## [ACTIVITY]
Set out the text read from every one of the rows below as a numbered list of its lines, omitting any blank lines. Leave the pictures out of your answer.

Dataset items:
>>>>

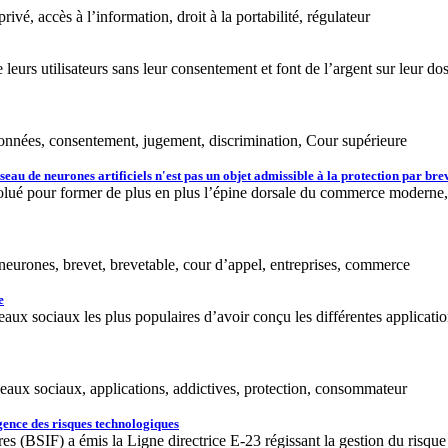
ivé, accès à l’information, droit à la portabilité, régulateur
eurs utilisateurs sans leur consentement et font de l’argent sur leur dos
, données, consentement, jugement, discrimination, Cour supérieure
u de neurones artificiels n'est pas un objet admissible à la protection par bre
olué pour former de plus en plus l’épine dorsale du commerce moderne, l
 neurones, brevet, brevetable, cour d’appel, entreprises, commerce
e
aux sociaux les plus populaires d’avoir conçu les différentes applicatio
éseaux sociaux, applications, addictives, protection, consommateur
rgence des risques technologiques
es (BSIF) a émis la Ligne directrice E-23 régissant la gestion du risque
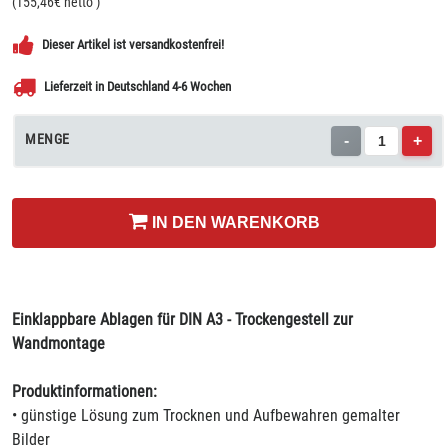
(
155,46
€ netto
)
Dieser Artikel ist versandkostenfrei!
Lieferzeit in Deutschland 4-6 Wochen
MENGE
-
+
IN DEN WARENKORB
Einklappbare Ablagen für DIN A3 - Trockengestell zur
Wandmontage
Produktinformationen:
• günstige Lösung zum Trocknen und Aufbewahren gemalter
Bilder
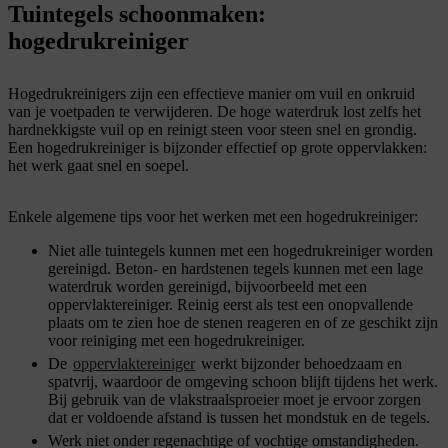
Tuintegels schoonmaken:
hogedrukreiniger
Hogedrukreinigers zijn een effectieve manier om vuil en onkruid
van je voetpaden te verwijderen. De hoge waterdruk lost zelfs het
hardnekkigste vuil op en reinigt steen voor steen snel en grondig.
Een hogedrukreiniger is bijzonder effectief op grote oppervlakken:
het werk gaat snel en soepel.
Enkele algemene tips voor het werken met een hogedrukreiniger:
Niet alle tuintegels kunnen met een hogedrukreiniger worden
gereinigd. Beton- en hardstenen tegels kunnen met een lage
waterdruk worden gereinigd, bijvoorbeeld met een
oppervlaktereiniger. Reinig eerst als test een onopvallende
plaats om te zien hoe de stenen reageren en of ze geschikt zijn
voor reiniging met een hogedrukreiniger.
De
oppervlaktereiniger
werkt bijzonder behoedzaam en
spatvrij, waardoor de omgeving schoon blijft tijdens het werk.
Bij gebruik van de vlakstraalsproeier moet je ervoor zorgen
dat er voldoende afstand is tussen het mondstuk en de tegels.
Werk niet onder regenachtige of vochtige omstandigheden.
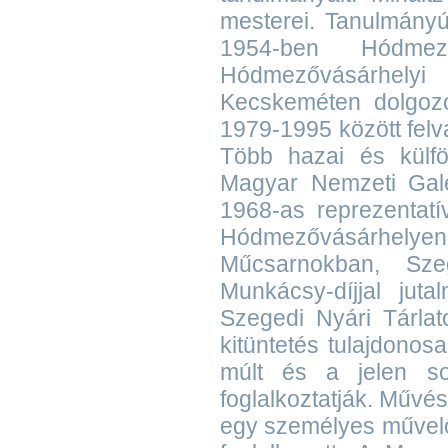
mesterei. Tanulmányú
1954-ben Hódmez
Hódmezővásárhelyi 
Kecskeméten dolgozo
1979-1995 között fel
Több hazai és külföl
Magyar Nemzeti Galér
1968-as reprezentatí
Hódmezővásárhel
Műcsarnokban, Sze
Munkácsy-díjjal jut
Szegedi Nyári Tárlat
kitüntetés tulajdonos
múlt és a jelen sor
foglalkoztatják. Művés
egy személyes művelő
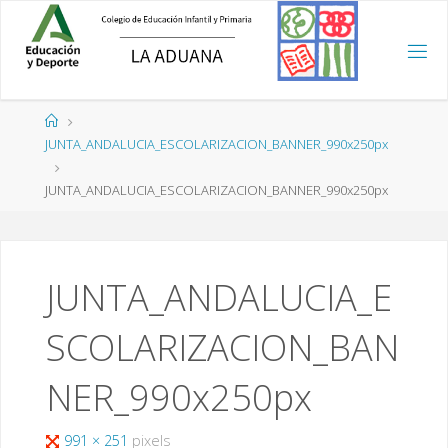
Saltar
al
contenido
Página
de
JUNTA_ANDALUCIA_ESCOLARIZACION_BANNER_990x250px
Inicio
JUNTA_ANDALUCIA_ESCOLARIZACION_BANNER_990x250px
JUNTA_ANDALUCIA_E
SCOLARIZACION_BAN
NER_990x250px
Tamaño
991 × 251
pixels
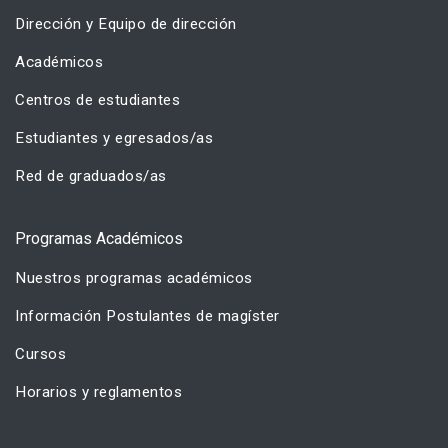
Dirección y Equipo de dirección
Académicos
Centros de estudiantes
Estudiantes y egresados/as
Red de graduados/as
Programas Académicos
Nuestros programas académicos
Información Postulantes de magíster
Cursos
Horarios y reglamentos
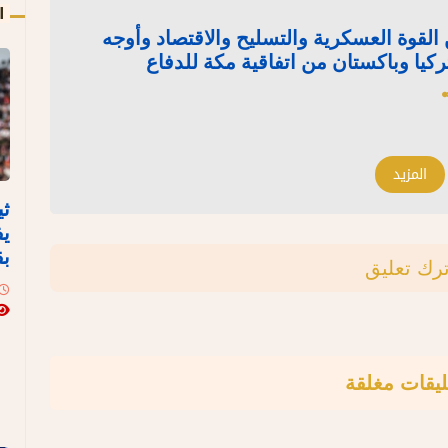
ا
القوة العسكرية والتسليح والاقتصاد وأوجه
ركيا وباكستان من اتفاقية مكة للدفاع
المزيد
ثي
يف
بق
ترك تعليق
ليقات مغلقة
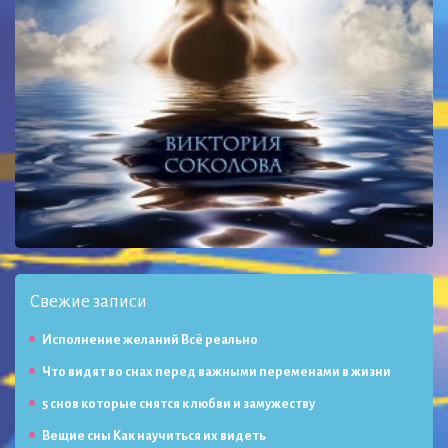
Свежие записи
Исполнение желаний Всё реально
Что видят во снах перед важными переменами в жизни
5 снов которые снятся к любви и замужеству
Вещие сны Как научиться их видеть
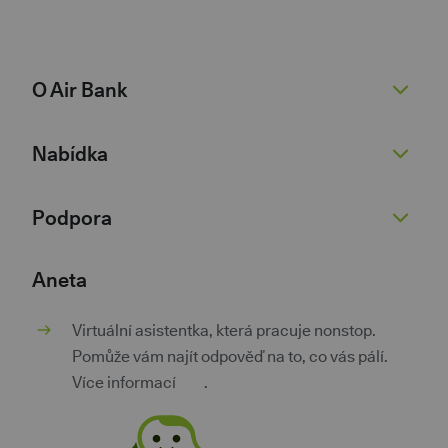
O Air Bank
O nás
Nabídka
Žhavé novinky
Pro novináře
Běžný účet
Podpora
Kariéra 💚
Spořicí účet
Dokumenty
Půjčky
Nenaleťte podvodníkům
Aneta
Dokumenty pro podnikatele
Kontokorent
Kurzovní lístek
Virtuální asistentka, která pracuje nonstop.
Kontakty
Hypotéky
Poradna
Pomůže vám najít odpověď na to, co vás pálí.
Investice a spoření
Pokračovat v žádosti
Více informací
zde
.
Pojištění
Aplikace třetích stran
Výhody za věrnost
Bezpečnost a soukromí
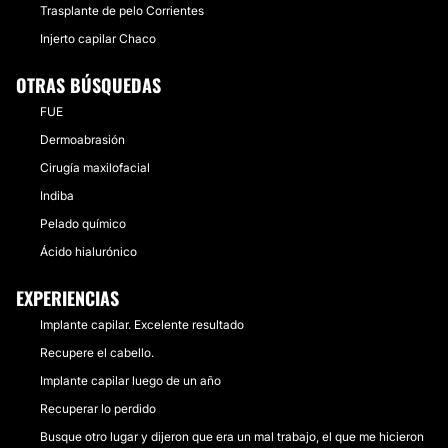
Trasplante de pelo Corrientes
Injerto capilar Chaco
OTRAS BÚSQUEDAS
FUE
Dermoabrasión
Cirugía maxilofacial
Indiba
Pelado químico
Ácido hialurónico
EXPERIENCIAS
Implante capilar. Excelente resultado
Recupere el cabello.
Implante capilar luego de un año
Recuperar lo perdido
Busque otro lugar y dijeron que era un mal trabajo, el que me hicieron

<<<<

## [COMPLETED EXERCISE]
1. ivé, accès à l’information, droit à la portabilité, régulateur
2. eurs utilisateurs sans leur consentement et font de l’argent sur leur dos
3. , données, consentement, jugement, discrimination, Cour supérieure
4. u de neurones artificiels n'est pas un objet admissible à la protection par bre
5. olué pour former de plus en plus l’épine dorsale du commerce moderne, l
6.  neurones, brevet, brevetable, cour d’appel, entreprises, commerce
7. e
8. aux sociaux les plus populaires d’avoir conçu les différentes applicatio
9. éseaux sociaux, applications, addictives, protection, consommateur
10. rgence des risques technologiques
11. es (BSIF) a émis la Ligne directrice E-23 régissant la gestion du risque
12. (
13. 155,46
14. € netto
15. )
16. Dieser Artikel ist versandkostenfrei!
17. Lieferzeit in Deutschland 4-6 Wochen
18. MENGE
19. -
20. +
21. IN DEN WARENKORB
22. Einklappbare Ablagen für DIN A3 - Trockengestell zur
23. Wandmontage
24. Produktinformationen:
25. • günstige Lösung zum Trocknen und Aufbewahren gemalter
26. Bilder
27. Tuintegels schoonmaken:
28. hogedrukreiniger
29. Hogedrukreinigers zijn een effectieve manier om vuil en onkruid
30. van je voetpaden te verwijderen. De hoge waterdruk lost zelfs het
31. hardnekkigste vuil op en reinigt steen voor steen snel en grondig.
32. Een hogedrukreiniger is bijzonder effectief op grote oppervlakken:
33. het werk gaat snel en soepel.
34. Enkele algemene tips voor het werken met een hogedrukreiniger:
35. Niet alle tuintegels kunnen met een hogedrukreiniger worden
36. gereinigd. Beton- en hardstenen tegels kunnen met een lage
37. waterdruk worden gereinigd, bijvoorbeeld met een
38. oppervlaktereiniger. Reinig eerst als test een onopvallende
39. plaats om te zien hoe de stenen reageren en of ze geschikt zijn
40. voor reiniging met een hogedrukreiniger.
41. De
42. oppervlaktereiniger
43. werkt bijzonder behoedzaam en
44. spatvrij, waardoor de omgeving schoon blijft tijdens het werk.
45. Bij gebruik van de vlakstraalsproeier moet je ervoor zorgen
46. dat er voldoende afstand is tussen het mondstuk en de tegels.
47. Werk niet onder regenachtige of vochtige omstandigheden.
48. mesterei. Tanulmányú
49. 1954-ben Hódmez
50. Hódmezővásárhelyi 
51. Kecskeméten dolgozo
52. 1979-1995 között fel
53. Több hazai és külföl
54. Magyar Nemzeti Galér
55. 1968-as reprezentatí
56. Hódmezővásárhel
57. Műcsarnokban, Sze
58. Munkácsy-díjjal jut
59. Szegedi Nyári Tárlat
60. kitüntetés tulajdonos
61. múlt és a jelen sor
62. foglalkoztatják. Művés
63. egy személyes művelő
64. Saltar
65. al
66. contenido
67. Página
68. de
69. JUNTA_ANDALUCIA_ESCOLARIZACION_BANNER_990x250px
70. Inicio
71. JUNTA_ANDALUCIA_ESCOLARIZACION_BANNER_990x250px
72. JUNTA_ANDALUCIA_E
73. SCOLARIZACION_BAN
74. NER_990x250px
75. Tamaño
76. 991 × 251
77. pixels
78. Dirección y Equipo de dirección
79. Académicos
80. Centros de estudiantes
81. Estudiantes y egresados/as
82. Red de graduados/as
83. Programas Académicos
84. Nuestros programas académicos
85. Información Postulantes de magíster
86. Cursos
87. Horarios y reglamentos
88. ا
89. القوة العسكرية والتسليح والاقتصاد وأوجه
90. ركيا وباكستان من اتفاقية مكة للدفاع
91. المزيد
92. ثي
93. يف
94. بق
95. ترك تعليق
96. ليقات مغلقة
97. Свежие записи
98. Исполнение желаний Всё реально
99. Что видят во снах перед важными переменами в жизни
100. 5 снов которые снятся к любви и замужеству
101. Вещие сны Как научиться их видеть
102. O Air Bank
103. O nás
104. Nabídka
105. Žhavé novinky
106. Pro novináře
107. Běžný účet
108. Podpora
109. Kariéra 💚
110. Spořicí účet
111. Dokumenty
112. Půjčky
113. Nenaleťte podvodníkům
114. Aneta
115. Dokumenty pro podnikatele
116. Kontokorent
117. Kurzovní lístek
118. Virtuální asistentka, která pracuje nonstop.
119. Kontakty
120. Hypotéky
121. Poradna
122. Pomůže vám najít odpověď na to, co vás pálí.
123. Investice a spoření
124. Pokračovat v žádosti
125. Více informací
126. zde
127. .
128. Pojištění
129. Aplikace třetích stran
130. Výhody za věrnost
131. Bezpečnost a soukromí
132. Trasplante de pelo Corrientes
133. Injerto capilar Chaco
134. OTRAS BÚSQUEDAS
135. FUE
136. Dermoabrasión
137. Cirugía maxilofacial
138. Indiba
139. Pelado químico
140. Ácido hialurónico
141. EXPERIENCIAS
142. Implante capilar. Excelente resultado
143. Recupere el cabello.
144. Implante capilar luego de un año
145. Recuperar lo perdido
146. Busque otro lugar y dijeron que era un mal trabajo, el que me hicieron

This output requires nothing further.